** Work to be completed **
Transcribe the whole listing exactly; the images stay out.

** Data shown **
Content starts

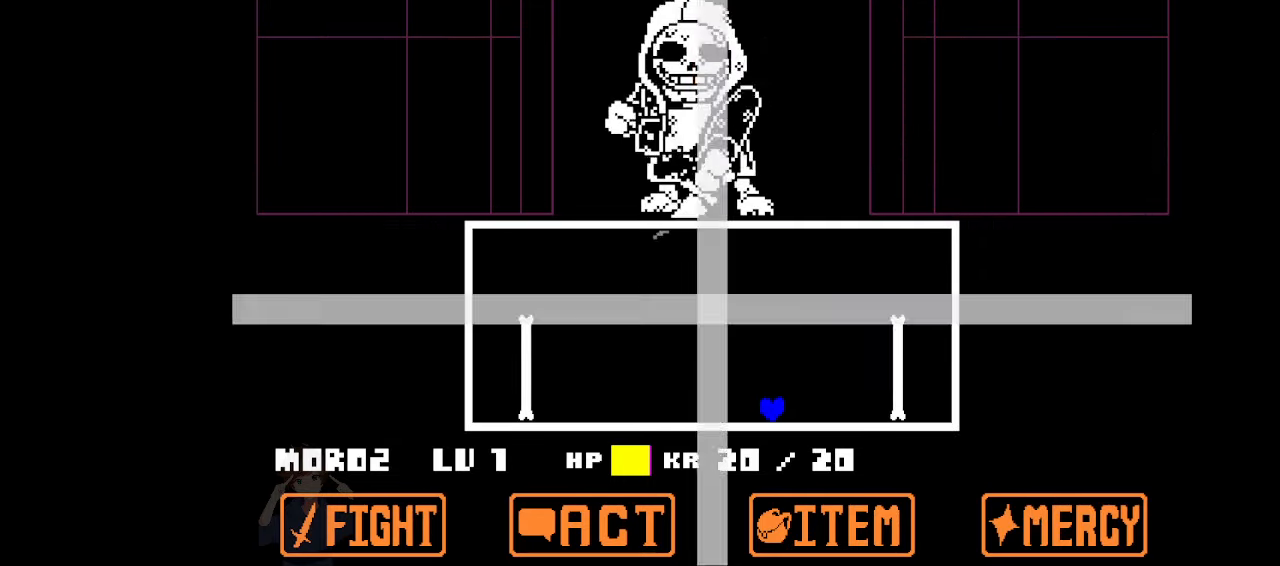
{"keys": [], "events": [[34, "right", "up"]]}
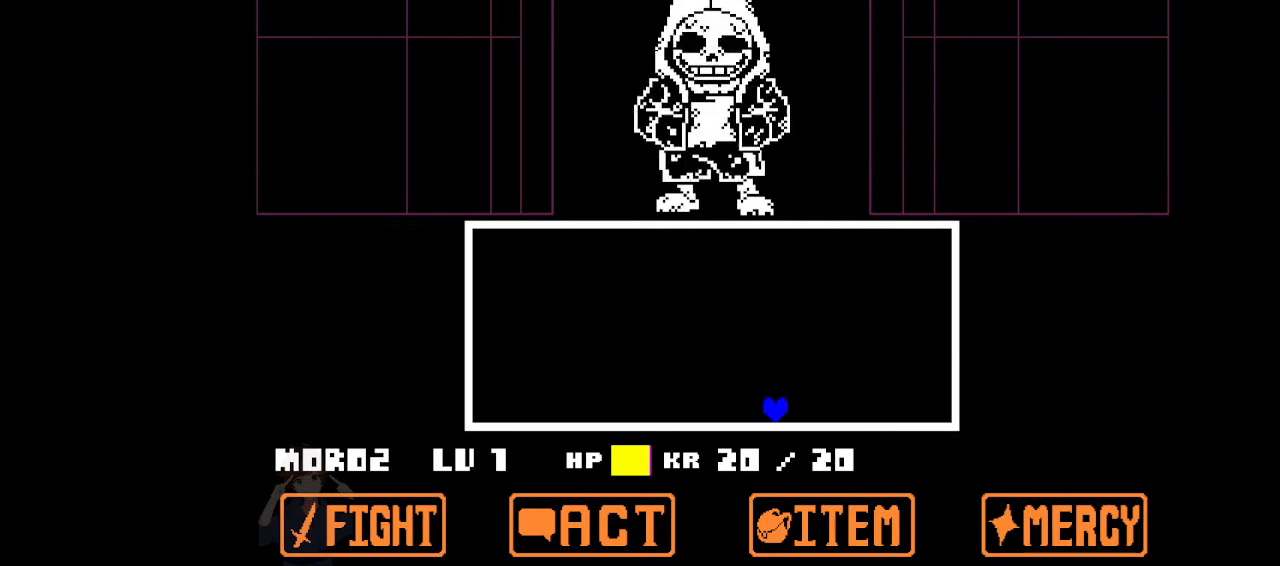
{"keys": [], "events": []}
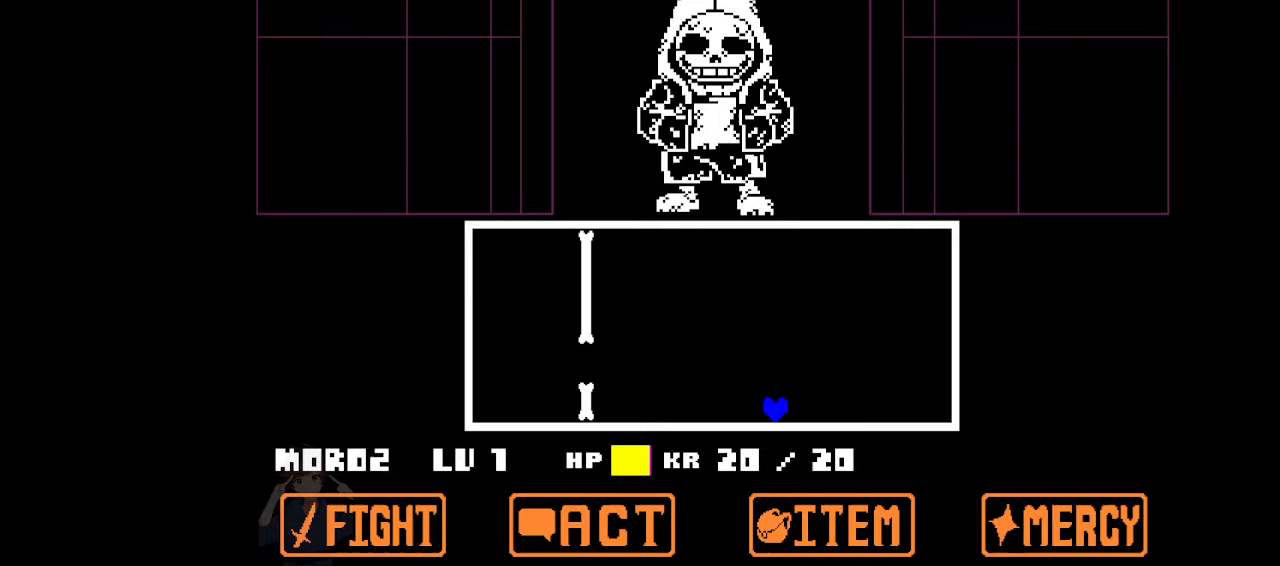
{"keys": [], "events": [[167, "up", "down"], [200, "left", "down"], [267, "up", "up"], [400, "left", "up"]]}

Content ends

** The completed task **
{"keys": [], "events": [[34, "right", "up"]]}
{"keys": [], "events": []}
{"keys": [], "events": [[167, "up", "down"], [200, "left", "down"], [267, "up", "up"], [400, "left", "up"]]}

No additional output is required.